But Odell doesn’t let her subject off the hook with pop psychology. The later sections are the book’s best, devoted to Goop’s controversy-laden rise from a lo-fi newsletter filled with rambling dispatches from GP (where she would eventually popularise the notorious phrase “conscious uncoupling”, in an email about her amicable split from Coldplay’s Chris Martin) to a headline-making business (Odell stresses, repeatedly, that it’s very hard to get details on how successful Goop actually is in business terms, but in publicity terms, it’s still killing it).

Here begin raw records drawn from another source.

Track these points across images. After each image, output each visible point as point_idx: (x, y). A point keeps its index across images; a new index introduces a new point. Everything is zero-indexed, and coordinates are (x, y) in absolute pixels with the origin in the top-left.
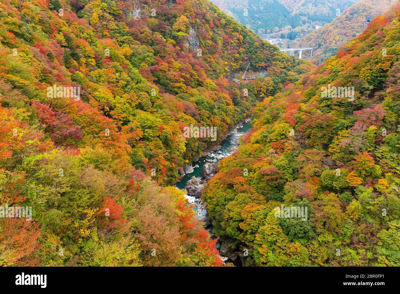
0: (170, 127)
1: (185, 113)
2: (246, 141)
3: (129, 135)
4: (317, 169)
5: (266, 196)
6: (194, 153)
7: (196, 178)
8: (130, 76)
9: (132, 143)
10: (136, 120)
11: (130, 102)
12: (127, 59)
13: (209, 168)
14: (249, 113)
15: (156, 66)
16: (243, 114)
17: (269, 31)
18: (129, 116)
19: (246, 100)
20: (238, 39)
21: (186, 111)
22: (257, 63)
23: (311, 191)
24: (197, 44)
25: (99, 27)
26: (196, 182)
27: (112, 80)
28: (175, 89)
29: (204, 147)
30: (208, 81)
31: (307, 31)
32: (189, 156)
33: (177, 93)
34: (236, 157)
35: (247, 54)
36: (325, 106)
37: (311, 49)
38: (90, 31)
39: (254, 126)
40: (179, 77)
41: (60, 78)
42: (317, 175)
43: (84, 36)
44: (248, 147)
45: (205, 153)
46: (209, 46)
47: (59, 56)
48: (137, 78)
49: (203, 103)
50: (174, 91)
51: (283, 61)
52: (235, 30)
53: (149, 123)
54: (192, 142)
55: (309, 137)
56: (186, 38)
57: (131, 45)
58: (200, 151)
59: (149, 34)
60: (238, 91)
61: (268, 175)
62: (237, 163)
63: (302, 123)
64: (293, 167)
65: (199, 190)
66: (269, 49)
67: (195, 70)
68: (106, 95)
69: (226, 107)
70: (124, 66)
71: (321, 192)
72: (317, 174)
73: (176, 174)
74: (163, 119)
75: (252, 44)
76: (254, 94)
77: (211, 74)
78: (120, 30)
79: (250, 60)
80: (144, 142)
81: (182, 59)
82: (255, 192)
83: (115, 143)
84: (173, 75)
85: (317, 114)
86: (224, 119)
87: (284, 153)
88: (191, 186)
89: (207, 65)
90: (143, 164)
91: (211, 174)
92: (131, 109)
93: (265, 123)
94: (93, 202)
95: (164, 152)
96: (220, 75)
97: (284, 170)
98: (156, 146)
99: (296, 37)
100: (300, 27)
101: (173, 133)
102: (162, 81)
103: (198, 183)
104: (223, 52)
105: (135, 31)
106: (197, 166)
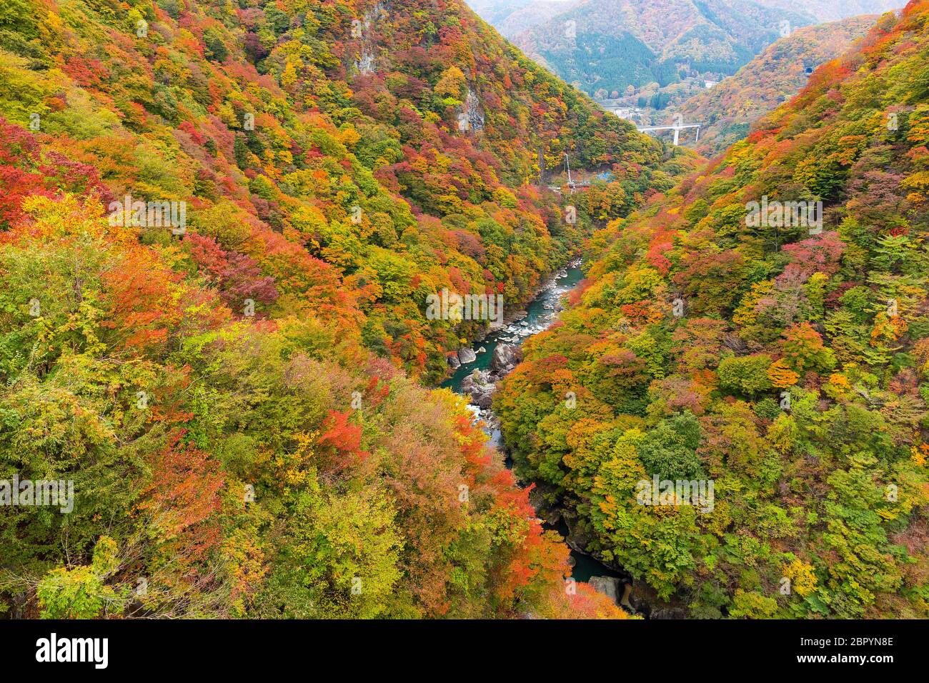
0: (432, 276)
1: (459, 251)
2: (572, 303)
3: (358, 293)
4: (710, 356)
5: (614, 405)
6: (477, 325)
7: (480, 372)
8: (357, 184)
9: (363, 307)
10: (368, 265)
11: (358, 230)
12: (352, 151)
13: (505, 353)
14: (579, 251)
15: (405, 163)
16: (568, 252)
17: (615, 93)
18: (356, 258)
20: (558, 111)
21: (462, 248)
22: (594, 154)
23: (700, 396)
24: (480, 120)
25: (297, 91)
26: (481, 379)
27: (324, 191)
28: (441, 206)
30: (502, 190)
31: (688, 91)
32: (467, 331)
33: (444, 214)
34: (556, 332)
35: (575, 137)
36: (726, 236)
37: (697, 126)
38: (281, 98)
39: (589, 275)
40: (447, 183)
41: (229, 187)
42: (711, 366)
43: (270, 109)
44: (578, 315)
45: (498, 325)
46: (502, 125)
47: (226, 146)
48: (369, 186)
49: (492, 232)
50: (439, 211)
51: (644, 151)
52: (552, 92)
53: (392, 271)
55: (695, 295)
56: (459, 108)
57: (358, 125)
58: (487, 321)
59: (391, 103)
60: (557, 209)
61: (617, 366)
62: (558, 344)
63: (682, 268)
64: (664, 352)
65: (486, 395)
66: (616, 129)
67: (477, 170)
68: (314, 218)
69: (536, 239)
70: (346, 164)
71: (719, 398)
72: (710, 365)
73: (444, 364)
74: (419, 263)
75: (585, 119)
76: (588, 214)
77: (508, 178)
78: (337, 96)
79: (580, 149)
80: (385, 305)
81: (452, 150)
82: (593, 398)
83: (337, 308)
84: (437, 181)
85: (711, 252)
86: (531, 261)
87: (648, 325)
88: (472, 387)
89: (500, 160)
90: (383, 347)
91: (508, 364)
92: (360, 245)
93: (611, 269)
94: (309, 420)
95: (422, 324)
96: (524, 179)
97: (647, 356)
98: (406, 313)
99: (668, 103)
100: (675, 85)
101: (437, 288)
102: (416, 192)
103: (485, 382)
104: (530, 134)
105: (365, 98)
106: (483, 349)
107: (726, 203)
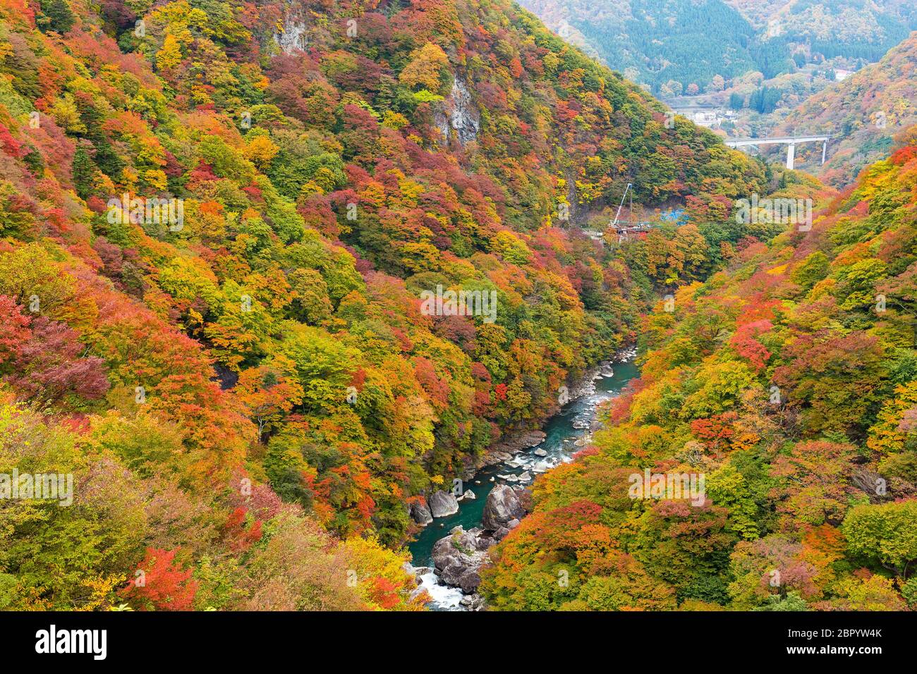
0: (387, 372)
1: (433, 331)
2: (618, 417)
3: (262, 397)
4: (830, 503)
5: (677, 585)
6: (462, 454)
7: (464, 532)
8: (269, 222)
9: (270, 421)
10: (282, 353)
11: (268, 297)
12: (263, 172)
13: (506, 500)
14: (633, 334)
15: (349, 191)
16: (614, 336)
17: (693, 86)
18: (261, 341)
19: (621, 293)
20: (598, 113)
21: (437, 326)
22: (655, 181)
23: (815, 568)
24: (472, 125)
25: (180, 78)
26: (465, 544)
27: (215, 234)
28: (405, 260)
29: (492, 437)
30: (506, 235)
31: (809, 85)
32: (444, 464)
33: (410, 272)
34: (587, 464)
35: (625, 154)
36: (856, 309)
37: (822, 139)
38: (155, 89)
39: (645, 372)
40: (416, 223)
41: (59, 225)
42: (832, 520)
43: (136, 105)
44: (623, 436)
45: (496, 454)
46: (508, 133)
47: (59, 162)
48: (290, 226)
50: (403, 267)
51: (736, 177)
52: (589, 84)
53: (321, 362)
54: (455, 419)
55: (806, 405)
56: (439, 107)
57: (275, 131)
58: (478, 447)
59: (329, 98)
60: (598, 268)
61: (681, 520)
62: (587, 482)
63: (786, 360)
64: (759, 496)
65: (473, 570)
66: (691, 141)
67: (465, 203)
68: (196, 276)
69: (561, 313)
70: (252, 190)
71: (846, 572)
72: (831, 517)
73: (403, 517)
74: (365, 349)
75: (641, 126)
76: (648, 276)
77: (516, 217)
78: (243, 87)
79: (633, 173)
80: (307, 417)
81: (426, 171)
82: (642, 572)
83: (206, 411)
84: (399, 219)
85: (831, 334)
86: (553, 350)
87: (733, 452)
88: (450, 557)
89: (504, 188)
90: (299, 486)
91: (510, 518)
92: (269, 319)
93: (677, 363)
94: (111, 556)
95: (367, 449)
96: (543, 218)
97: (730, 503)
98: (341, 430)
99: (778, 104)
100: (788, 75)
101: (394, 391)
102: (365, 236)
103: (472, 549)
104: (554, 149)
105: (288, 90)
106: (471, 495)
107: (855, 257)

These chapters balance in-depth research with undeniably juicy reveals. Is this very wealthy actor really so tight that she asks each successive Goop food editor to cook her dinner, “under the guise of ‘recipe testing’”, as the book claims? (Apparently, said employee’s unofficial duties wouldn’t end there; on nights when Paltrow was apart from her second husband, Brad Falchuk, they’d have to drive the food over to his place.) And a section devoted to Condé Nast’s ill-fated foray into producing a Goop magazine, where the publishing house’s team of dedicated fact checkers find themselves attempting to corroborate some of the outlandish claims made by various spiritual healers and quacks, is darkly funny; it feels like the raw material for an HBO black comedy.
You do get the impression that, at least sometimes, Paltrow is in on the joke. She might genuinely “really believe” that Goop is “finally illuminating truths that other outlets would not”, as Odell claims she does, but she also seems aware that mockery can be lucrative. Like when she suggests that Goop’s travel app should be called “G Spotting”: “Everybody will make fun of me for being an idiot and we’ll have the ten thousand downloads we need right there.” She may be detached from reality, but she is not so lacking in self-awareness that she can’t use her various personas for her own benefit, knowing that we will all gobble up the woo-woo outrage bait. There’s a similar knowingness in a few of her more recent stunts, like her appearance in an advert for Astronomer, the company whose CEO and chief people officer resigned after being caught on a kiss-cam at a Coldplay concert.
But although Odell is adept at illuminating all these different sides of her subject, it’s still hard to get a proper handle on her. Who is Gwyneth Paltrow, really? The book can’t answer that, and I’m not entirely sure if Gwyneth could, either. But that image of a privileged woman decamping to a desert island, adrift from reality but convinced she is living authentically, certainly goes some way to do so.